I am still amazed that the FTTH providers here report customers use about the same data usage per customer as we see on our bandwidth constrained WISP network. If I could give every customer gigabit or even 100 Mbps, a lot of their video streams would automagically jump to 20 Mbps as their kids watch My Little Pony in 4K UHD on their iPads. Of course everyone in the house has their own video stream going on their own device. No more whole family sitting in front of the living room TV watching the same show. Even the kids have their own iPad and watch different cartoons.

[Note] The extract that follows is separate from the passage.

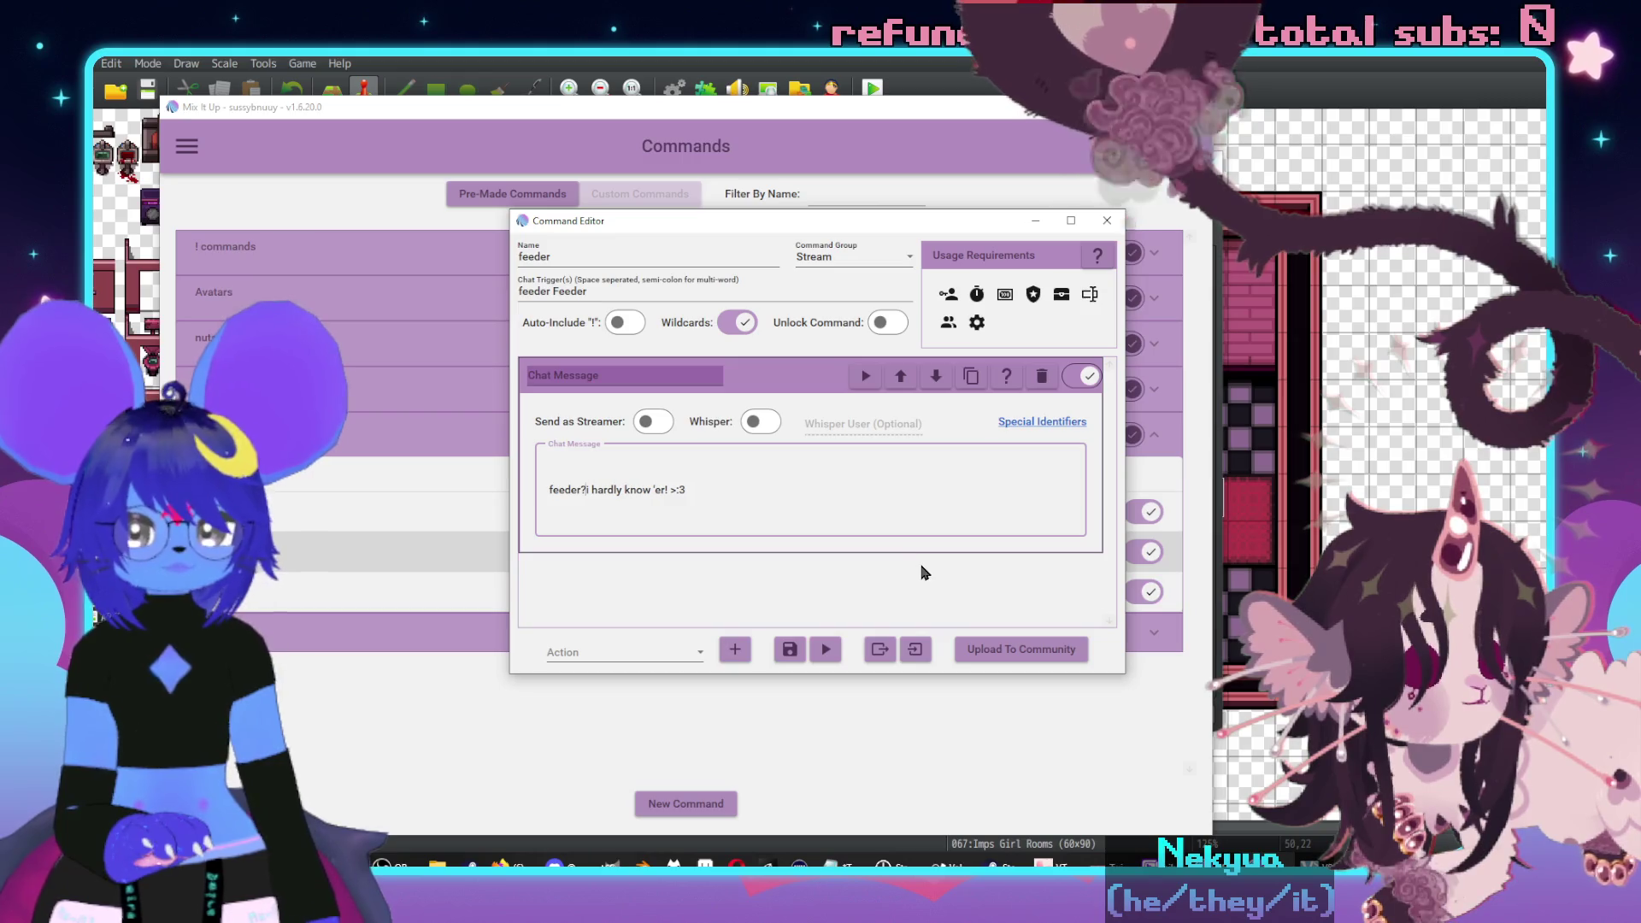
pyautogui.click(790, 651)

*From:*AF <af-boun...@af.afmug.com> *On Behalf Of *Adam Moffett
*Sent:* Friday, August 9, 2019 8:02 AM
*To:* af@af.afmug.com
*Subject:* Re: [AFMUG] Future FTTH bandwidth usage standard

Here's a study from Cisco forecasting 26% worldwide compound annual growth in IP traffic through 2022, and 21% for North America:

https://www.cisco.com/c/en/us/solutions/collateral/service-provider/visual-networking-index-vni/white-paper-c11-741490.html#_Toc532256789

I'm currently seeing 3mbps on average per FTTH household at peak traffic time. Chuck was saying 4 earlier....so we're in the same ballpark. Allow at least a gig of overhead so your gig customer can get a gig when he actually wants/needs it.

We've been around 25% or so CAGR on bandwidth for a long time, but it varies on individual years from 15% to 100%. I think it was a year in the early 2010's where we had the 100%.

-Adam

On 8/8/2019 9:23 PM, Chris Fabien wrote:

    Mark, I'm working on a grant application and they are wanting to
    see proof (and a PE stamp) on the design that it will meet
    performance requirements for X years. I'm very comfortable with
    GPON at a 32 split or less being fine for probably at least 8+
    years.  Just was asking if there is an industry standard way of
    calculating this or if everyone doesn't worry about it. I suppose
    it would be much more relevant if we were proposing a VDSL system
    instead of FTTH.

    On Thu, Aug 8, 2019 at 8:36 PM Mark - Myakka Technologies
    <m...@mailmt.com <mailto:m...@mailmt.com>> wrote:

        Chris,

        Does it really matter?  If you are AE you get 1GB per customer
        dedicated.  Not too hard or expensive to to bump that to 10GB
        per customer dedicated. GPON does 2.5Gbps per pon usually
        shared by 32 customers.  New 10 Gbps PON will do 10 per pon or
        I've even heard that they can do 40Gbps per pon using
        different wave lengths.

        Our system has been up and running for 6+ years. I've had to
        upgrade switches and routers.  Even had to upgrade to sfp+
        uplink cards on one of my fiber systems.  Haven't had to touch
        GPON cards or customer ONT's.  In my system I see the 2.5Gbps
        PON lasting for many many years unless something drastic happens.


        --
        Best regards,
        Mark mailto:m...@mailmt.com

        Myakka Technologies, Inc.
        www.Myakka.com <http://www.Myakka.com>

        ------

        Thursday, August 8, 2019, 6:34:06 PM, you wrote:


                

        Is there any standard or common rule of thumb to design for
        future usage when designing a FTTH deployment? As in, we
        estimate average usage per sub to be 2Mbps now and increase by
        40% per year. The intent being to certify that your design
        will meet demand for say 10 years.